*** Begin section ***

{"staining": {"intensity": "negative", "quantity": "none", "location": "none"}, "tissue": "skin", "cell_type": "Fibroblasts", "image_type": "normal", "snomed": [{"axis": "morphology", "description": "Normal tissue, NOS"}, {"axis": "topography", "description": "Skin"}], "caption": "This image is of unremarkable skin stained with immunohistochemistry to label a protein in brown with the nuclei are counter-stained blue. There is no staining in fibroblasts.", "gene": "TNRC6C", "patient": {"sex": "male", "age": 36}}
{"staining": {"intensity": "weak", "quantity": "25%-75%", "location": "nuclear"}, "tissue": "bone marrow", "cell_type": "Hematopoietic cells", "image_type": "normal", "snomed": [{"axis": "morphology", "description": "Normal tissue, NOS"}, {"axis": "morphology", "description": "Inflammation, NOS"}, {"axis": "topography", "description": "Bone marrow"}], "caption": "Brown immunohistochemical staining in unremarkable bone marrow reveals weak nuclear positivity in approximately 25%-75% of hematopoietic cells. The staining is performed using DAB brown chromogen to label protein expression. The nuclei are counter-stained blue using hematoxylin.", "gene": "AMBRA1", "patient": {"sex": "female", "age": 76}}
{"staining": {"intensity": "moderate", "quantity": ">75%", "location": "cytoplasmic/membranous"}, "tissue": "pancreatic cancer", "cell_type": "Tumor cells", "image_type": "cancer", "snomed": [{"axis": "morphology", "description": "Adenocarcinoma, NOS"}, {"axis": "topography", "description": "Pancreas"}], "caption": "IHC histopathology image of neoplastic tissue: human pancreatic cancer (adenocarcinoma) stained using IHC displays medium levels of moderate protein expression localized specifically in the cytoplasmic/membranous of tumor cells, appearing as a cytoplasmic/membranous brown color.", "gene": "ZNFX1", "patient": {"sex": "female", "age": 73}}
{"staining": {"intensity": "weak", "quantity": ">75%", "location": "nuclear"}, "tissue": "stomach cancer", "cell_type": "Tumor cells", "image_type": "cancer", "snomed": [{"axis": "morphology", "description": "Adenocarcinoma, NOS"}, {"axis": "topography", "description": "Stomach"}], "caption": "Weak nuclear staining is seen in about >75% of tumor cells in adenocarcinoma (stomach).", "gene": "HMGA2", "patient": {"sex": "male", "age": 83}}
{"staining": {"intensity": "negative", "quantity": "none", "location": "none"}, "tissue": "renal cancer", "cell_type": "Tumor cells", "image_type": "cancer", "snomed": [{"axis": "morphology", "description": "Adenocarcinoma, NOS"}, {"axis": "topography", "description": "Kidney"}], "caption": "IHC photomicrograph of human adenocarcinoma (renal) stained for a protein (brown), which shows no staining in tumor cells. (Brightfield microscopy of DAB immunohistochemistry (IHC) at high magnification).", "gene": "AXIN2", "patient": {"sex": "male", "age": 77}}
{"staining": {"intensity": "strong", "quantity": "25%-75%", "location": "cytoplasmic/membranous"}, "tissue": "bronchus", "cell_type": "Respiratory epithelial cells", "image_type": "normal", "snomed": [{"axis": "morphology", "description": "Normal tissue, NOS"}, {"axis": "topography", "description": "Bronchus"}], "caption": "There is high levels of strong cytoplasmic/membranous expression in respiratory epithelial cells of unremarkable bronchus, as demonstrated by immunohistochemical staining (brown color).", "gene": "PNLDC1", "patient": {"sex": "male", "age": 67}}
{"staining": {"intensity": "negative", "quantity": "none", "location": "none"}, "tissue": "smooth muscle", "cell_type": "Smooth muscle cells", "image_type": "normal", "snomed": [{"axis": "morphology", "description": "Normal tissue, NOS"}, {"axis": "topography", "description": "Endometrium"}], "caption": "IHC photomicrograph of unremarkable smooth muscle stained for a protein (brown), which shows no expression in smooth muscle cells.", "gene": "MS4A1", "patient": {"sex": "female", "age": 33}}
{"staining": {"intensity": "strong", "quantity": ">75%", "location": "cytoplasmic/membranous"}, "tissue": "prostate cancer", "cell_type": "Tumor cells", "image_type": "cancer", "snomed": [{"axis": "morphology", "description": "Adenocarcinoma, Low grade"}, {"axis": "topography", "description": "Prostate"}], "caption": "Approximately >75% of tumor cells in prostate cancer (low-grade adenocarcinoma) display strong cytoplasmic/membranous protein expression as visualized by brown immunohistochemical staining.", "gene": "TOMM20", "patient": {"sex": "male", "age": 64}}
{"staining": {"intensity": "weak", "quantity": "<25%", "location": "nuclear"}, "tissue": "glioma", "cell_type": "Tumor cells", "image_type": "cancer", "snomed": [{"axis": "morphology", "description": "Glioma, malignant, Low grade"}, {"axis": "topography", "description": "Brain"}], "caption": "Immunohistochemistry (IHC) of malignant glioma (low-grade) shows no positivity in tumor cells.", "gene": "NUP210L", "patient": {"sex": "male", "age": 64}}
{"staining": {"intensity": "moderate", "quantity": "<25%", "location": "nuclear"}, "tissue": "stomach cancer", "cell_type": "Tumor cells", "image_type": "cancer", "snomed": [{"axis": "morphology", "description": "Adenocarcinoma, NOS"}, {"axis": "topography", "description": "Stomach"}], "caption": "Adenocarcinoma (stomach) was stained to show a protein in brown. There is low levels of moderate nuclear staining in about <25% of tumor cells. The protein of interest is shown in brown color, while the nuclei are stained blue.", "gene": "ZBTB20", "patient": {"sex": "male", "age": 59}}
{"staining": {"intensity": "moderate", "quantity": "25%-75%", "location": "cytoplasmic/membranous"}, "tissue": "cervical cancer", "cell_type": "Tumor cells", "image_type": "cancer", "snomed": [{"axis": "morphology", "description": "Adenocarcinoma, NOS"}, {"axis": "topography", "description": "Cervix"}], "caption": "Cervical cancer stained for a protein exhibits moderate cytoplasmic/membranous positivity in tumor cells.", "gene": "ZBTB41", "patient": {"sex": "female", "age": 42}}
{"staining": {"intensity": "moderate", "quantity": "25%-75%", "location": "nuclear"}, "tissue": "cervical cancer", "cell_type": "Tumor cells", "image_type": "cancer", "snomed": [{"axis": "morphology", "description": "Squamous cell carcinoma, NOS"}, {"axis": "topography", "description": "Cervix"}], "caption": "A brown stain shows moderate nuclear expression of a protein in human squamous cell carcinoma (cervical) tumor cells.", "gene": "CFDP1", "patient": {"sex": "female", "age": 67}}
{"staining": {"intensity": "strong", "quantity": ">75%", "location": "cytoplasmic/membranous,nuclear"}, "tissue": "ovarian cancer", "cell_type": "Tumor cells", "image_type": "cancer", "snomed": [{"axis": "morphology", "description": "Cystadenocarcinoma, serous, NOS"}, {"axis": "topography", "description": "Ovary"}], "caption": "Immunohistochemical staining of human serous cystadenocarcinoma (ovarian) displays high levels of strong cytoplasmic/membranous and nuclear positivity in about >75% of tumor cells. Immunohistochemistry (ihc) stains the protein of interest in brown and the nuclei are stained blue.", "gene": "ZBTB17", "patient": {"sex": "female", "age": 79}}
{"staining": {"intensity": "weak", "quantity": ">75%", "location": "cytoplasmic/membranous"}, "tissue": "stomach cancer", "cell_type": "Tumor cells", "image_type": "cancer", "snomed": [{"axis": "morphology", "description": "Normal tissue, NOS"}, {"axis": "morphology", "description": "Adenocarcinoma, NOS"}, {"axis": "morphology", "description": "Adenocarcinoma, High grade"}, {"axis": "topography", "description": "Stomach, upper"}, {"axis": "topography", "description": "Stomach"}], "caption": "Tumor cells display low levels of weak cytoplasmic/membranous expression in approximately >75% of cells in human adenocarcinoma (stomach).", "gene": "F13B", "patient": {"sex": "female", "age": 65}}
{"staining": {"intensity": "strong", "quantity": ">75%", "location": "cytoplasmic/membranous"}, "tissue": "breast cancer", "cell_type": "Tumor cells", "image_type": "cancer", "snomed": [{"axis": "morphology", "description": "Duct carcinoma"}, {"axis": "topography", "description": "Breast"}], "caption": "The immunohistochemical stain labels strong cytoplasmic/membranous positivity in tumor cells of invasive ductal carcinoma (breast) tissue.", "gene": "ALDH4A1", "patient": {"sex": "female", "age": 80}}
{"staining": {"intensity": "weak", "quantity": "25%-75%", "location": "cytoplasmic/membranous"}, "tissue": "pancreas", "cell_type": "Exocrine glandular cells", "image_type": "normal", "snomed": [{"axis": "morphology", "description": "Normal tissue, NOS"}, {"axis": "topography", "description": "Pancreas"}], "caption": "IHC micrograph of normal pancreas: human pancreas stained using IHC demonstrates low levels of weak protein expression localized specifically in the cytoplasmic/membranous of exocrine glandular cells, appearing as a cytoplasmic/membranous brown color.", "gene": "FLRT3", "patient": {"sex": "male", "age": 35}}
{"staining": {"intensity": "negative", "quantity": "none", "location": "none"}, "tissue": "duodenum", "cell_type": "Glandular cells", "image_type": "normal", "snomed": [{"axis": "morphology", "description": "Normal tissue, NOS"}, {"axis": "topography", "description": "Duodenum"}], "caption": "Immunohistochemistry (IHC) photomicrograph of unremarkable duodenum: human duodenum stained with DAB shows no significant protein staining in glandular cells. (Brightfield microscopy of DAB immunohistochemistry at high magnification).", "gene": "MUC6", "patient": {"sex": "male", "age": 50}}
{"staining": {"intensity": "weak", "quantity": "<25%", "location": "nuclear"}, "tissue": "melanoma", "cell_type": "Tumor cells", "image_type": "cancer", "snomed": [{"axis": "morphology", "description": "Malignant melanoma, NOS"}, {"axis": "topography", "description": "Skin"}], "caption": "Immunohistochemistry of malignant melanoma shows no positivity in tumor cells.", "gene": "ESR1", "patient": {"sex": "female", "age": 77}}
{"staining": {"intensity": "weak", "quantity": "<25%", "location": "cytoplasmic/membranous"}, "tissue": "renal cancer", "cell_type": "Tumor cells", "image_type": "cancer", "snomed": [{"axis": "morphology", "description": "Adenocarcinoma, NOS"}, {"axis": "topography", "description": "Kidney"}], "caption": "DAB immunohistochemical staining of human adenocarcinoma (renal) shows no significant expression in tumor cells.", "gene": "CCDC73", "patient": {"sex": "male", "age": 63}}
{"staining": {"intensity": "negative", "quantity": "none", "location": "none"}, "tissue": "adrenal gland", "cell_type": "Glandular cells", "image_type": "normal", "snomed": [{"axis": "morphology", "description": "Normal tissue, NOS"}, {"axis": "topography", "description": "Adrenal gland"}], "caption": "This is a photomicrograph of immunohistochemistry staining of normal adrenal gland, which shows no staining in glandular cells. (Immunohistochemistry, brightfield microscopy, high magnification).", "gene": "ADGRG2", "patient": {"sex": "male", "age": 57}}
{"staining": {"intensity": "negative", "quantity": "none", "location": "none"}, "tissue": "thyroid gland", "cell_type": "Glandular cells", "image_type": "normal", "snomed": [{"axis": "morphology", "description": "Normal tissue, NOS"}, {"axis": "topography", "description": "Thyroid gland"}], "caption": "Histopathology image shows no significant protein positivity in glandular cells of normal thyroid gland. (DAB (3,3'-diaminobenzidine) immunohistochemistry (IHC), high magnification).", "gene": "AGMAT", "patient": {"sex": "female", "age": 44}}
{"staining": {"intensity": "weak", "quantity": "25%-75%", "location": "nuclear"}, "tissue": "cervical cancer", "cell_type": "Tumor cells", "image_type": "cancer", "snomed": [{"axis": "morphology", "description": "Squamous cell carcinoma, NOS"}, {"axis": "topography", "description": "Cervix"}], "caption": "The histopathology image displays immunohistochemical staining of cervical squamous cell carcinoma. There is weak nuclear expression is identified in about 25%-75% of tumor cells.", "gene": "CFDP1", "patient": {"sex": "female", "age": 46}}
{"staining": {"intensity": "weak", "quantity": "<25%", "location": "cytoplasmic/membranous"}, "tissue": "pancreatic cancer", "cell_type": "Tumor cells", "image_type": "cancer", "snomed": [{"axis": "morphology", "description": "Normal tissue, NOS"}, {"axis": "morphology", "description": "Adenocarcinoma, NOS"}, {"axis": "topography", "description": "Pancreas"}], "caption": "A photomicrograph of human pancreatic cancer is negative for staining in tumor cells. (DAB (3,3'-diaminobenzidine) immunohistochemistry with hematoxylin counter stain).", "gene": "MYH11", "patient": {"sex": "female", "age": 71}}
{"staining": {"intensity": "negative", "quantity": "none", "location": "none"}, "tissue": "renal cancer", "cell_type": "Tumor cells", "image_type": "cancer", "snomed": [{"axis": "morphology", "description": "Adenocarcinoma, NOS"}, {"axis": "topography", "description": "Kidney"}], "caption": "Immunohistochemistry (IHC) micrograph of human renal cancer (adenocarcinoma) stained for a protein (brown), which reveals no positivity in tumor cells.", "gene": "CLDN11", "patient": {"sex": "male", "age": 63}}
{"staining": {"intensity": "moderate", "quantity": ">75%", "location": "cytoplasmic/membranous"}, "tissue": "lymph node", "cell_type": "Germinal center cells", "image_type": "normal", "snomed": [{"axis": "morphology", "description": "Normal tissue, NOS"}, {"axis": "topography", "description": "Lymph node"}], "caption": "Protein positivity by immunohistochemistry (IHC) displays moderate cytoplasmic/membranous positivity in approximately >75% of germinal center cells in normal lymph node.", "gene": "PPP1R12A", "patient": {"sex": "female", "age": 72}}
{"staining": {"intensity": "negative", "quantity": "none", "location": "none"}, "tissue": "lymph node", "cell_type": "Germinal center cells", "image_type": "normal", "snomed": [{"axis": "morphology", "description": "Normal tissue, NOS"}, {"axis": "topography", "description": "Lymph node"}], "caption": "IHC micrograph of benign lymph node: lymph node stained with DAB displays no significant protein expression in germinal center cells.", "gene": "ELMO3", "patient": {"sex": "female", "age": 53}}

*** End section ***

### WORK ITEM
Your answer should be the exact lines above from the one with "is a photomicrograph" through the one with "of human pancreatic", both included, and nothing besides.

### SOLUTION TO THIS EXERCISE
{"staining": {"intensity": "negative", "quantity": "none", "location": "none"}, "tissue": "adrenal gland", "cell_type": "Glandular cells", "image_type": "normal", "snomed": [{"axis": "morphology", "description": "Normal tissue, NOS"}, {"axis": "topography", "description": "Adrenal gland"}], "caption": "This is a photomicrograph of immunohistochemistry staining of normal adrenal gland, which shows no staining in glandular cells. (Immunohistochemistry, brightfield microscopy, high magnification).", "gene": "ADGRG2", "patient": {"sex": "male", "age": 57}}
{"staining": {"intensity": "negative", "quantity": "none", "location": "none"}, "tissue": "thyroid gland", "cell_type": "Glandular cells", "image_type": "normal", "snomed": [{"axis": "morphology", "description": "Normal tissue, NOS"}, {"axis": "topography", "description": "Thyroid gland"}], "caption": "Histopathology image shows no significant protein positivity in glandular cells of normal thyroid gland. (DAB (3,3'-diaminobenzidine) immunohistochemistry (IHC), high magnification).", "gene": "AGMAT", "patient": {"sex": "female", "age": 44}}
{"staining": {"intensity": "weak", "quantity": "25%-75%", "location": "nuclear"}, "tissue": "cervical cancer", "cell_type": "Tumor cells", "image_type": "cancer", "snomed": [{"axis": "morphology", "description": "Squamous cell carcinoma, NOS"}, {"axis": "topography", "description": "Cervix"}], "caption": "The histopathology image displays immunohistochemical staining of cervical squamous cell carcinoma. There is weak nuclear expression is identified in about 25%-75% of tumor cells.", "gene": "CFDP1", "patient": {"sex": "female", "age": 46}}
{"staining": {"intensity": "weak", "quantity": "<25%", "location": "cytoplasmic/membranous"}, "tissue": "pancreatic cancer", "cell_type": "Tumor cells", "image_type": "cancer", "snomed": [{"axis": "morphology", "description": "Normal tissue, NOS"}, {"axis": "morphology", "description": "Adenocarcinoma, NOS"}, {"axis": "topography", "description": "Pancreas"}], "caption": "A photomicrograph of human pancreatic cancer is negative for staining in tumor cells. (DAB (3,3'-diaminobenzidine) immunohistochemistry with hematoxylin counter stain).", "gene": "MYH11", "patient": {"sex": "female", "age": 71}}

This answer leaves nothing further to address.